HOW TO COMPLETE THIS TASK
Please retype the listing below word for word and exclude its images.
═══ STORED DATA
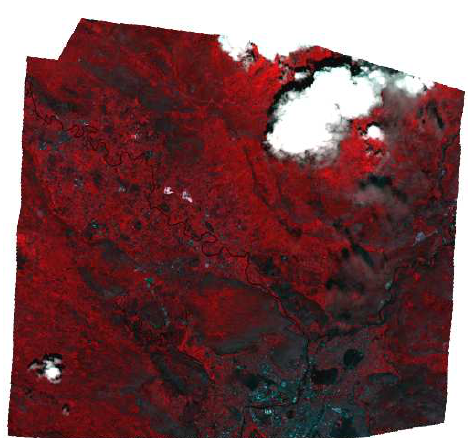
Figure 8. The Podgorica data of size 11948 × 11007 pixels represented in a false color composition: (Near infrered, Red and Green) as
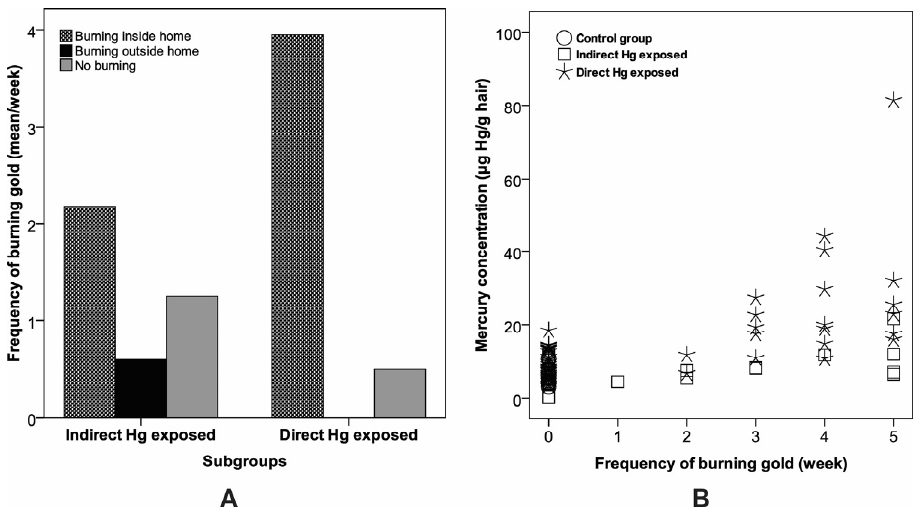
Figure 5. The route of exposure ( A ) burning area of gold have significant differences in each group of samples. ( B ) Frequency of contact with gold burning has a significant correlation with mercury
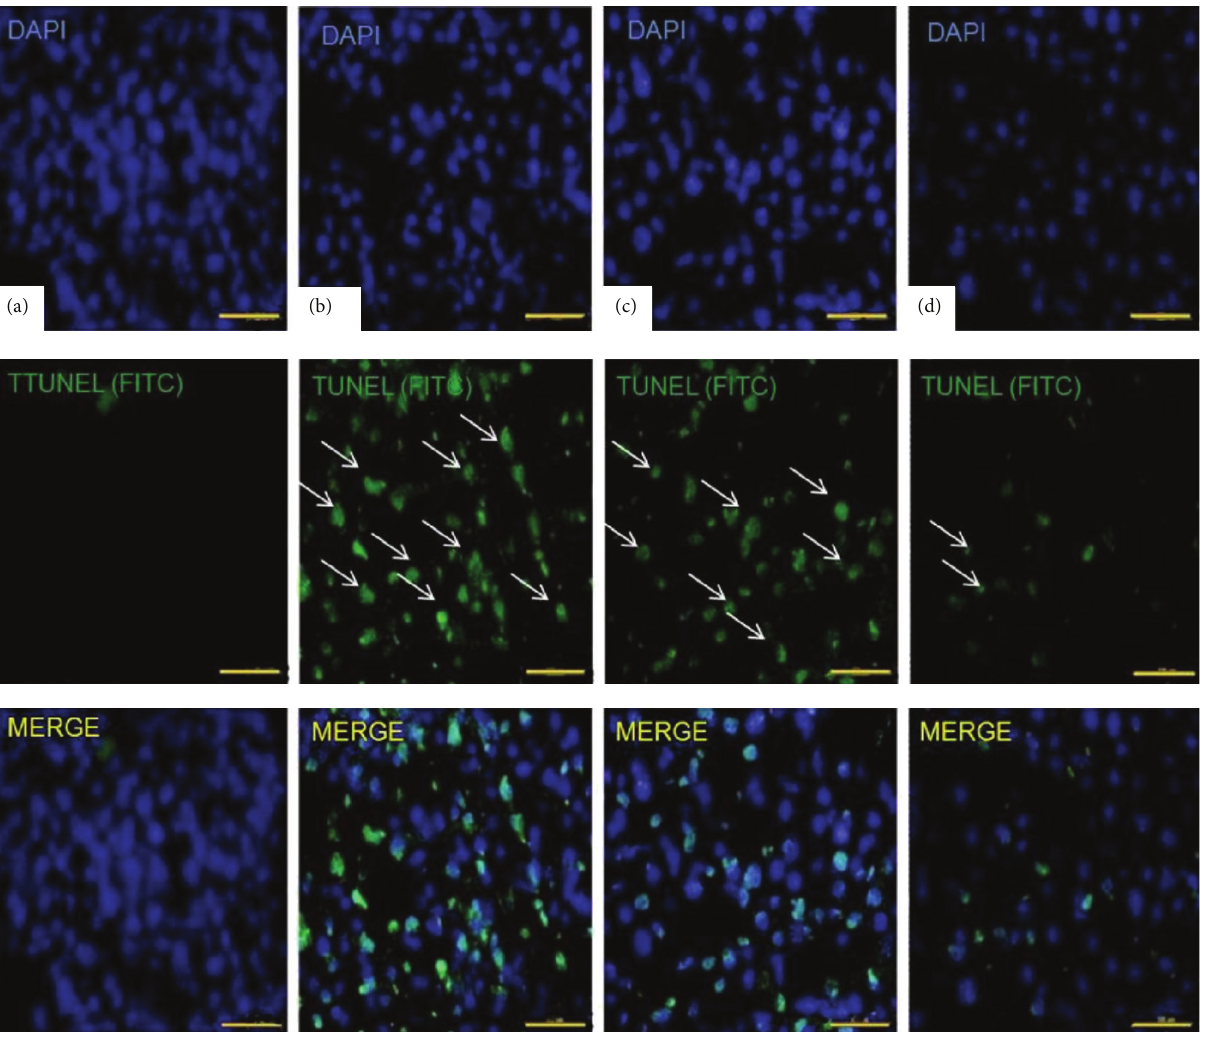
Figure 10: TUNEL apoptotic assay: assessment of apoptosis in experimental groups. (a–d) representing Groups I to IV: TUNEL-positive nuclei (green) in liver sections represent apoptotic cells. Nuclei were counterstained with DAPI (blue) (400x, scale bar ∼ 100 𝜇 m).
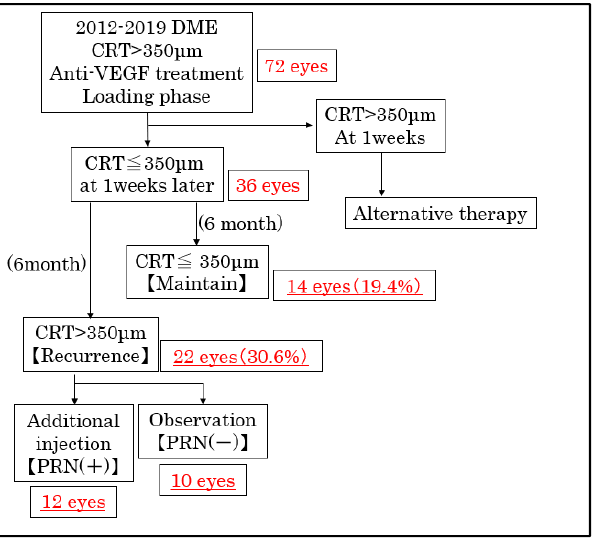
Figure 1. Flow chart describing the selection of the study population. CRT: central retina thickness; DME: diabetic macular edema; PRN: pro re nata.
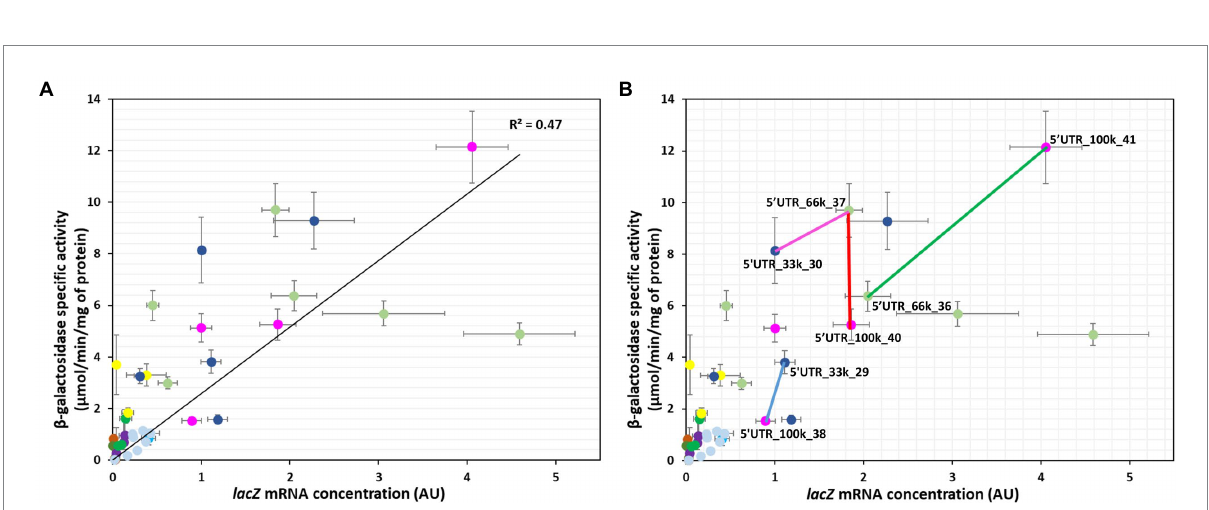
FIGURE 3 Relationships between β -galactosidase activity and lacZ mRNA concentration for the 41 constructs. mRNA concentrations are expressed as fold changes relative to the reference strain (5’UTR_33k_30). (A,B) Correlation between protein and mRNA levels (the black line represents the linear regression line, R 2 = 0.47). The colored lines in part (B) highlight examples in which differences in protein levels are mainly due to translation regulation (red), mainly due to mRNA concentration regulation (green), or due to a combination of translation and mRNA concentration regulation acting codirectionally (blue) or in opposite directions (pink). Error bars represent standard deviations ( n =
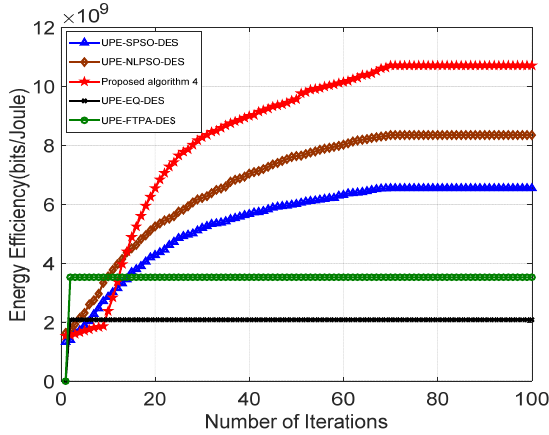
Figure 7. Convergence performance of joint algorithm.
══════
SOLUTION BELOW
Figure 8. The Podgorica data of size 11948 × 11007 pixels represented in a false color composition: (Near infrered, Red and Green) as
Figure 5. The route of exposure ( A ) burning area of gold have significant differences in each group of samples. ( B ) Frequency of contact with gold burning has a significant correlation with mercury
Figure 10: TUNEL apoptotic assay: assessment of apoptosis in experimental groups. (a–d) representing Groups I to IV: TUNEL-positive nuclei (green) in liver sections represent apoptotic cells. Nuclei were counterstained with DAPI (blue) (400x, scale bar ∼ 100 𝜇 m).
Figure 1. Flow chart describing the selection of the study population. CRT: central retina thickness; DME: diabetic macular edema; PRN: pro re nata.
FIGURE 3 Relationships between β -galactosidase activity and lacZ mRNA concentration for the 41 constructs. mRNA concentrations are expressed as fold changes relative to the reference strain (5’UTR_33k_30). (A,B) Correlation between protein and mRNA levels (the black line represents the linear regression line, R 2 = 0.47). The colored lines in part (B) highlight examples in which differences in protein levels are mainly due to translation regulation (red), mainly due to mRNA concentration regulation (green), or due to a combination of translation and mRNA concentration regulation acting codirectionally (blue) or in opposite directions (pink). Error bars represent standard deviations ( n =
Figure 7. Convergence performance of joint algorithm.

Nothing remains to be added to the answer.